Genzyme’s experimental drug, called an advanced phosphate binder, didn’t appear any better at getting rid of excess phosphorus from the blood of kidney dialysis patients than Genzyme’s sevelamer carbonate (Renvela) in a clinical trial of 349 patients, the company said in a statement. Genzyme had been hoping that the new drug would be more potent.

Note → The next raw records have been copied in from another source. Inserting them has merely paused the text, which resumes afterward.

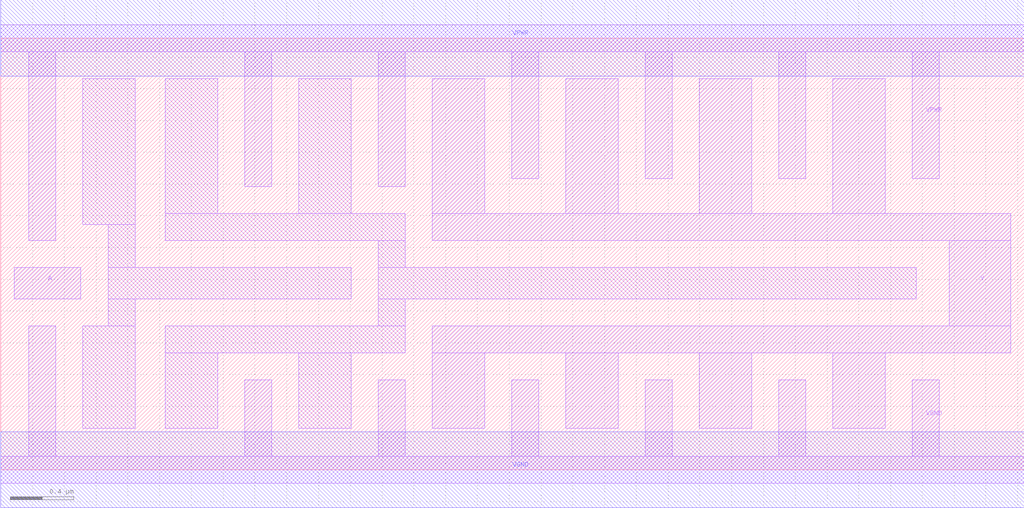
<source format=lef>
# Copyright 2020 The SkyWater PDK Authors
#
# Licensed under the Apache License, Version 2.0 (the "License");
# you may not use this file except in compliance with the License.
# You may obtain a copy of the License at
#
#     https://www.apache.org/licenses/LICENSE-2.0
#
# Unless required by applicable law or agreed to in writing, software
# distributed under the License is distributed on an "AS IS" BASIS,
# WITHOUT WARRANTIES OR CONDITIONS OF ANY KIND, either express or implied.
# See the License for the specific language governing permissions and
# limitations under the License.
#
# SPDX-License-Identifier: Apache-2.0

VERSION 5.5 ;
NAMESCASESENSITIVE ON ;
BUSBITCHARS "[]" ;
DIVIDERCHAR "/" ;
MACRO sky130_fd_sc_hd__bufinv_8
  CLASS CORE ;
  SOURCE USER ;
  ORIGIN  0.000000  0.000000 ;
  SIZE  6.440000 BY  2.720000 ;
  SYMMETRY X Y R90 ;
  SITE unithd ;
  PIN A
    ANTENNAGATEAREA  0.247500 ;
    DIRECTION INPUT ;
    USE SIGNAL ;
    PORT
      LAYER li1 ;
        RECT 0.085000 1.075000 0.505000 1.275000 ;
    END
  END A
  PIN Y
    ANTENNADIFFAREA  1.782000 ;
    DIRECTION OUTPUT ;
    USE SIGNAL ;
    PORT
      LAYER li1 ;
        RECT 2.715000 0.260000 3.045000 0.735000 ;
        RECT 2.715000 0.735000 6.355000 0.905000 ;
        RECT 2.715000 1.445000 6.355000 1.615000 ;
        RECT 2.715000 1.615000 3.045000 2.465000 ;
        RECT 3.555000 0.260000 3.885000 0.735000 ;
        RECT 3.555000 1.615000 3.885000 2.465000 ;
        RECT 4.395000 0.260000 4.725000 0.735000 ;
        RECT 4.395000 1.615000 4.725000 2.465000 ;
        RECT 5.235000 0.260000 5.565000 0.735000 ;
        RECT 5.235000 1.615000 5.565000 2.465000 ;
        RECT 5.970000 0.905000 6.355000 1.445000 ;
    END
  END Y
  PIN VGND
    DIRECTION INOUT ;
    SHAPE ABUTMENT ;
    USE GROUND ;
    PORT
      LAYER li1 ;
        RECT 0.000000 -0.085000 6.440000 0.085000 ;
        RECT 0.175000  0.085000 0.345000 0.905000 ;
        RECT 1.535000  0.085000 1.705000 0.565000 ;
        RECT 2.375000  0.085000 2.545000 0.565000 ;
        RECT 3.215000  0.085000 3.385000 0.565000 ;
        RECT 4.055000  0.085000 4.225000 0.565000 ;
        RECT 4.895000  0.085000 5.065000 0.565000 ;
        RECT 5.735000  0.085000 5.905000 0.565000 ;
    END
    PORT
      LAYER met1 ;
        RECT 0.000000 -0.240000 6.440000 0.240000 ;
    END
  END VGND
  PIN VPWR
    DIRECTION INOUT ;
    SHAPE ABUTMENT ;
    USE POWER ;
    PORT
      LAYER li1 ;
        RECT 0.000000 2.635000 6.440000 2.805000 ;
        RECT 0.175000 1.445000 0.345000 2.635000 ;
        RECT 1.535000 1.785000 1.705000 2.635000 ;
        RECT 2.375000 1.785000 2.545000 2.635000 ;
        RECT 3.215000 1.835000 3.385000 2.635000 ;
        RECT 4.055000 1.835000 4.225000 2.635000 ;
        RECT 4.895000 1.835000 5.065000 2.635000 ;
        RECT 5.735000 1.835000 5.905000 2.635000 ;
    END
    PORT
      LAYER met1 ;
        RECT 0.000000 2.480000 6.440000 2.960000 ;
    END
  END VPWR
  OBS
    LAYER li1 ;
      RECT 0.515000 0.260000 0.845000 0.905000 ;
      RECT 0.515000 1.545000 0.845000 2.465000 ;
      RECT 0.675000 0.905000 0.845000 1.075000 ;
      RECT 0.675000 1.075000 2.205000 1.275000 ;
      RECT 0.675000 1.275000 0.845000 1.545000 ;
      RECT 1.035000 0.260000 1.365000 0.735000 ;
      RECT 1.035000 0.735000 2.545000 0.905000 ;
      RECT 1.035000 1.445000 2.545000 1.615000 ;
      RECT 1.035000 1.615000 1.365000 2.465000 ;
      RECT 1.875000 0.260000 2.205000 0.735000 ;
      RECT 1.875000 1.615000 2.205000 2.465000 ;
      RECT 2.375000 0.905000 2.545000 1.075000 ;
      RECT 2.375000 1.075000 5.760000 1.275000 ;
      RECT 2.375000 1.275000 2.545000 1.445000 ;
  END
END sky130_fd_sc_hd__bufinv_8
END LIBRARY

</source>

Those following the Genzyme story know about what’s become a brutal year. Some of the big setbacks were the viral contamination at its Allston, MA factory in June that created shortages of its top-selling products, the failure to win FDA approval of large-scale manufacturing for a Pompe drug, and the rejection of a leukemia drug for elderly patients.
But this kidney drug failure is another serious body blow. The company generates $850 million a year in sales from its two phosphate binder treatments. Patents that protect that franchise from competition from cheaper generics will expire in September 2014, according to Christopher Raymond, an analyst with market research firm Robert W. Baird. The next-generation kidney drug was supposed to help the company extend the patent life of its kidney drug market, Raymond said.
The failure is “a very significant negative in our view,” Raymond said in a note to clients today. He added that he had been starting to warm up to the company, as it has been inching closer to resolving the Allston manufacturing problems, but he called today’s halting of the kidney program a “game-changer.” Raymond has a $54 price target for the stock.
Shares of Genzyme dropped 1.3 percent to $49.65 at 9:39 am Eastern time today after the news was announced. The stock has dropped 25 percent this year.